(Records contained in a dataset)
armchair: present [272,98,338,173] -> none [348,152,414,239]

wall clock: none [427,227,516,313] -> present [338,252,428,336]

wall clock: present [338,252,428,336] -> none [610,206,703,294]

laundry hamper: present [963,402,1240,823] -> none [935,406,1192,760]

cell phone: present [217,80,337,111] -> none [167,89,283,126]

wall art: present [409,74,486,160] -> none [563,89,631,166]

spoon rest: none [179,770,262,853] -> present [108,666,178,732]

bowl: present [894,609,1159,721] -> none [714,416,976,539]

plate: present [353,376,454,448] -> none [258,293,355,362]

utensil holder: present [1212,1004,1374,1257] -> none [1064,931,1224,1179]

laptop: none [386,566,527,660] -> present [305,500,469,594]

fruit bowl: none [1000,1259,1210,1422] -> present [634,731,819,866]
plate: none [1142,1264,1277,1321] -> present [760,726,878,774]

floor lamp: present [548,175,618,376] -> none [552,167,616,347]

_TASK DETAILS_: Set every entry down verbatim.

_YOUR SOLUTION_:
armchair: present [272,98,338,173] -> none [348,152,414,239]

wall clock: none [427,227,516,313] -> present [338,252,428,336]

wall clock: present [338,252,428,336] -> none [610,206,703,294]

laundry hamper: present [963,402,1240,823] -> none [935,406,1192,760]

cell phone: present [217,80,337,111] -> none [167,89,283,126]

wall art: present [409,74,486,160] -> none [563,89,631,166]

spoon rest: none [179,770,262,853] -> present [108,666,178,732]

bowl: present [894,609,1159,721] -> none [714,416,976,539]

plate: present [353,376,454,448] -> none [258,293,355,362]

utensil holder: present [1212,1004,1374,1257] -> none [1064,931,1224,1179]

laptop: none [386,566,527,660] -> present [305,500,469,594]

fruit bowl: none [1000,1259,1210,1422] -> present [634,731,819,866]
plate: none [1142,1264,1277,1321] -> present [760,726,878,774]

floor lamp: present [548,175,618,376] -> none [552,167,616,347]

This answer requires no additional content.